Are more women being employed in the agricultural sector?

By Dr Ray Johnson, Managing Director Agricultural Appointments

At the Universities and agricultural colleges offering rural and veterinary courses in Australia, there has been a dramatic change in the gender balance of students over the last 25-30 years. In many instances women now make up the majority of such training courses.

As I have previously written about, there is a major digital revolution underway in Australian agriculture. While other higher education programs such as engineering are still struggling to enroll women in STEM specialties, women are responding favorably in the high-skilled agricultural professions as evidenced by the now roughly equal gender balance. Women are now comfortably using digital technology like smart phones, drones, GPS imaging and complex data analysis software. Increased computerised systems in the food production systems call for specialists in areas like pathology, food science, and wildlife biology and irrigation engineers. And more women are easily taking up these jobs.

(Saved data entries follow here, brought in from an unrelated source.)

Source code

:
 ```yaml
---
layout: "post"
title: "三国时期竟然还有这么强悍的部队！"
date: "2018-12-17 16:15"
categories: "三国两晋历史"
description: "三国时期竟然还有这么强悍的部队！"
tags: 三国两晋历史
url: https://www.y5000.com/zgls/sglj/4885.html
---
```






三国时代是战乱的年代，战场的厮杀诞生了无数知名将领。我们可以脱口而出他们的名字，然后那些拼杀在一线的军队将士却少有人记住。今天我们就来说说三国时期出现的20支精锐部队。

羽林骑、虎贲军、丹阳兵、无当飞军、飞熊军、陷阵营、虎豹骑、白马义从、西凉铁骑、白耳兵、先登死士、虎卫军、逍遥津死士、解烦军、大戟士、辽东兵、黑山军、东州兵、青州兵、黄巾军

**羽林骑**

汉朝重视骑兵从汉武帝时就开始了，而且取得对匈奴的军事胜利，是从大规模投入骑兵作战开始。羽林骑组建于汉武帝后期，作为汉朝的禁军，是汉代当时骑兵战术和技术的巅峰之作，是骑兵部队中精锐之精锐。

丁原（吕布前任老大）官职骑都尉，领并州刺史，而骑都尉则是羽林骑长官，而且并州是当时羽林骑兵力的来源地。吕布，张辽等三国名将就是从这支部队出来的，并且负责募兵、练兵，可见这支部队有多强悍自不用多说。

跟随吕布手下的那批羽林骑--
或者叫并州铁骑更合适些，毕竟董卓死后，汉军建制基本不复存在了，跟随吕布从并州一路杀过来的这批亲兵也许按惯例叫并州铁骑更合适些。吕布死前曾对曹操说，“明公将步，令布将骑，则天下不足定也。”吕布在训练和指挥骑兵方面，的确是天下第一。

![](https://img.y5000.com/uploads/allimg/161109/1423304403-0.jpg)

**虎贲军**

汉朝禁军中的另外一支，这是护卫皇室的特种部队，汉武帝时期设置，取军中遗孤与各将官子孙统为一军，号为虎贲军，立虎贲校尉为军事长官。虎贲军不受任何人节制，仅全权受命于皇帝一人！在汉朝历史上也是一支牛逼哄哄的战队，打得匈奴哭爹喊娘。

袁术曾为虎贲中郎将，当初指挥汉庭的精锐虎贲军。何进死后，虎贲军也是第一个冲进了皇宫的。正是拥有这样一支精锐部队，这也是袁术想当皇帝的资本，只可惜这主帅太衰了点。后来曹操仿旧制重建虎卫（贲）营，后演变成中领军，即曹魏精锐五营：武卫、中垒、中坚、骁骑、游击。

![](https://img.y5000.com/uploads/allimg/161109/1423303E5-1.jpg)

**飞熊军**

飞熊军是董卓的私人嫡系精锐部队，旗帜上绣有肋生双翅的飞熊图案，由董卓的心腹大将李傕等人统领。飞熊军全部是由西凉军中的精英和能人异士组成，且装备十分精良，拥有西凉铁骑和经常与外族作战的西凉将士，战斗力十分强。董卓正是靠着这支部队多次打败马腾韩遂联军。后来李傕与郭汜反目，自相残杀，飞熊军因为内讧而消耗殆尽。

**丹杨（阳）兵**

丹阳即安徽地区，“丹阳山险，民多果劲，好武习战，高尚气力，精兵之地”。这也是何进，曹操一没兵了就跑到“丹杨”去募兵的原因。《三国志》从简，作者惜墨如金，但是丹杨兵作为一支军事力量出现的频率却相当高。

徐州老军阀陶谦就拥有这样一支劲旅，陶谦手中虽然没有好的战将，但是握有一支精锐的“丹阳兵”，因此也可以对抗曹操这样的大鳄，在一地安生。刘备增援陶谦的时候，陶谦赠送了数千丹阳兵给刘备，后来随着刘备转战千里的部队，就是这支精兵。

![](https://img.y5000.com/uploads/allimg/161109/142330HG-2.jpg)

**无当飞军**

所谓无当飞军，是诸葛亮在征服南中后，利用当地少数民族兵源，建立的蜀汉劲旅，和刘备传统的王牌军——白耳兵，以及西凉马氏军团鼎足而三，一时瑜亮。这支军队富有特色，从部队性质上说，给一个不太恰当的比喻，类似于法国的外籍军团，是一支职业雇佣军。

It is clear that women are nowadays not shy to plunge into careers requiring technical expertise. As leaders of modern agriculture use advanced technology to feed the world, there are more female graduates in agriculture, environmental sciences and veterinary medicine programs.  Yet in all the significant publications looking at the skills shortages in Australian agriculture, the so-called experts largely shy away from assessing whether women are indeed now an increasing proportion of the rural workforce, both on-farm and in agribusiness service industries.

In the most recent analysis of the gender balance across industry sectors in Australia (Gender composition of the workforce: by industry Workforce Gender Equality Agency, April 2016), agriculture had one of the lowest level of employment for women, with only 14.6% employment by women in full-time roles compared with 56.2% employment by males (Mining was 12.9% female and 85.4% male).

Based on the proportion of women now graduating from rural training courses in Australia, it is clear that there is a significant talent pool not being utilized in Australian agriculture. Indeed, this paradigm is exasperating the skills shortages in Australian agriculture and needs to be addressed.